15 I am therefore satisfied that there is no practical alternative which would satisfy the relevant provisions of the Australian Standard 2890.1 of 2004.
16 Therefore, whatever driveway is to remain to the property (and that which is proposed is acknowledged by Mr Kimura to be the preferable access point) will require the indulgence permitted by s 3.2.3(a) of the Australian Standard, which permits a non-compliant accessway if there is no practical compliant access point to a development.
17 I raised with Mr Kimura a number of other possible options for improving the safety of the driveway, particularly my view that it would be unsafe for vehicles to turn left when travelling in a northerly direction to access the driveway.
18 As a consequence of his evidence this morning it is, I accept, not appropriate to propose a median strip be constructed to render it impossible for that to occur. However, I accept that what is described as a rumble strip might be appropriately located to act as a disincentive rather than an effective prohibition. I am of the view that a rumble strip of at least two metres in length is appropriate to be put in the centre of the road at that point, and the conditions must so require.
19 I am also satisfied that a bollard to be located at the point where the splay of the driveway crosses the kerb to access the road should be erected so that it will not be possible for vehicles to cut the corner turning left into the driveway. Such bollard should be not more than 900 mm high and not more than 120 mm in diameter. The design, however, for that can be settled between the parties and reflected in a revised condition.
20 I am asked by Mr Patterson, solicitor for the council, to permit a number of these matters to be considered by and be in the discretion of the council’s traffic committee, which is an advisory body reporting to and making recommendations for the adoption or non-adoption of such proposals by the council.
21 I am satisfied that the matters I have dealt with should be required to be effected as part of the development and be at the cost of the applicant – that being accepted by Mr Kondilios, solicitor for the applicant, as an appropriate series of requirements.
22 However, I am prepared to permit the traffic committee to define the precise location for the positioning of the rumble strip and the conditions should be amended to reflect that. In the event that there is any delay in that, it will of course be open to the applicant to return to the Court or to the council for a modification of that condition if necessary.

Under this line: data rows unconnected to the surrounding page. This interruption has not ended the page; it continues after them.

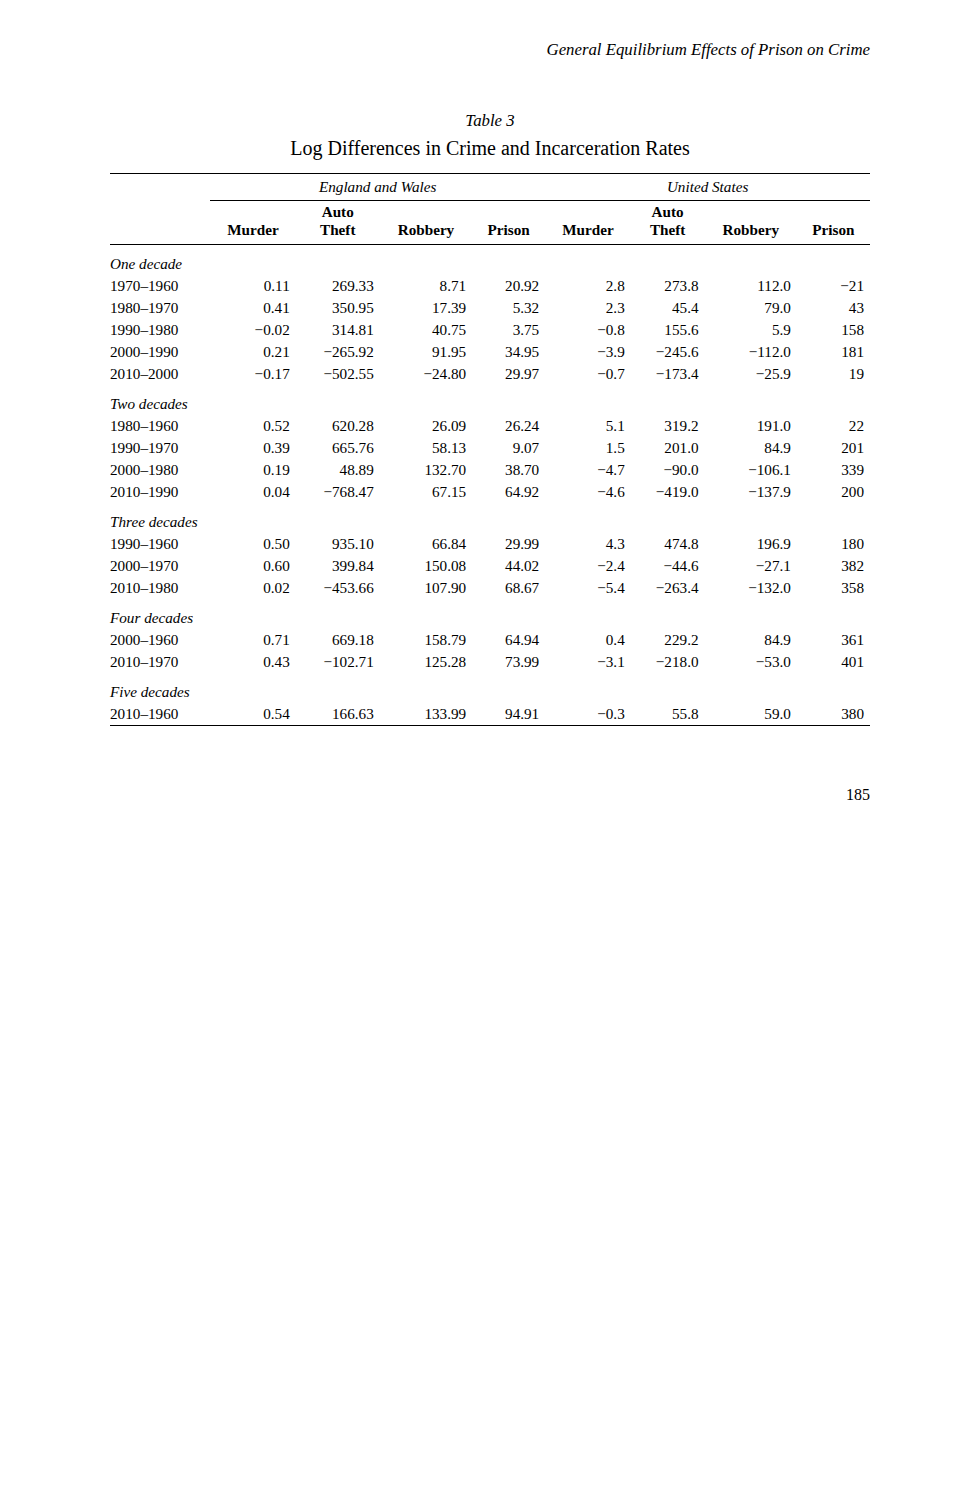General Equilibrium Effects of Prison on Crime
Table 3 Log Differences in Crime and Incarceration Rates
| | England and Wales | United States |
| --- | --- | --- |
| | Murder | Auto Theft | Robbery | Prison | Murder | Auto Theft | Robbery | Prison |
| One decade |
| 1970–1960 | 0.11 | 269.33 | 8.71 | 20.92 | 2.8 | 273.8 | 112.0 | −21 |
| 1980–1970 | 0.41 | 350.95 | 17.39 | 5.32 | 2.3 | 45.4 | 79.0 | 43 |
| 1990–1980 | −0.02 | 314.81 | 40.75 | 3.75 | −0.8 | 155.6 | 5.9 | 158 |
| 2000–1990 | 0.21 | −265.92 | 91.95 | 34.95 | −3.9 | −245.6 | −112.0 | 181 |
| 2010–2000 | −0.17 | −502.55 | −24.80 | 29.97 | −0.7 | −173.4 | −25.9 | 19 |
| Two decades |
| 1980–1960 | 0.52 | 620.28 | 26.09 | 26.24 | 5.1 | 319.2 | 191.0 | 22 |
| 1990–1970 | 0.39 | 665.76 | 58.13 | 9.07 | 1.5 | 201.0 | 84.9 | 201 |
| 2000–1980 | 0.19 | 48.89 | 132.70 | 38.70 | −4.7 | −90.0 | −106.1 | 339 |
| 2010–1990 | 0.04 | −768.47 | 67.15 | 64.92 | −4.6 | −419.0 | −137.9 | 200 |
| Three decades |
| 1990–1960 | 0.50 | 935.10 | 66.84 | 29.99 | 4.3 | 474.8 | 196.9 | 180 |
| 2000–1970 | 0.60 | 399.84 | 150.08 | 44.02 | −2.4 | −44.6 | −27.1 | 382 |
| 2010–1980 | 0.02 | −453.66 | 107.90 | 68.67 | −5.4 | −263.4 | −132.0 | 358 |
| Four decades |
| 2000–1960 | 0.71 | 669.18 | 158.79 | 64.94 | 0.4 | 229.2 | 84.9 | 361 |
| 2010–1970 | 0.43 | −102.71 | 125.28 | 73.99 | −3.1 | −218.0 | −53.0 | 401 |
| Five decades |
| 2010–1960 | 0.54 | 166.63 | 133.99 | 94.91 | −0.3 | 55.8 | 59.0 | 380 |
185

23 I therefore propose to make the orders that are put to me by consent between the parties that will uphold the appeal and grant development consent for the proposed development at 5 Waimea Road, Lindfield, subject to conditions incorporating the revisions discussed this morning. The orders of the Court, by consent, will be:
- The appeal is upheld;
- Development Application 852/03 for the demolition of an existing dwelling and construction of a proposed detached dual occupancy development at 5 Waimea Road, Lindfield is determined by the granting of development consent (subject to conditions which will be Annexure A to the orders when settled by the parties and filed); and
- The exhibits, other than Exhibit A, are returned.
24 In order to ensure that the Court retains control of the process, I give the following directions:
- The respondent is to file and serve revised conditions by close of business on 31 January;
- The matter is to callover before the Registrar on 14 February 2006;
- Liberty to relist before me at 9am on two days notice of any matters require further consideration arising out of direction 1; and
- If matters covered by direction 1 require no further consideration, and the documents are filed electronically in accordance with Practice Direction 2 of 2005, I will make orders in Chambers and vacate the callover.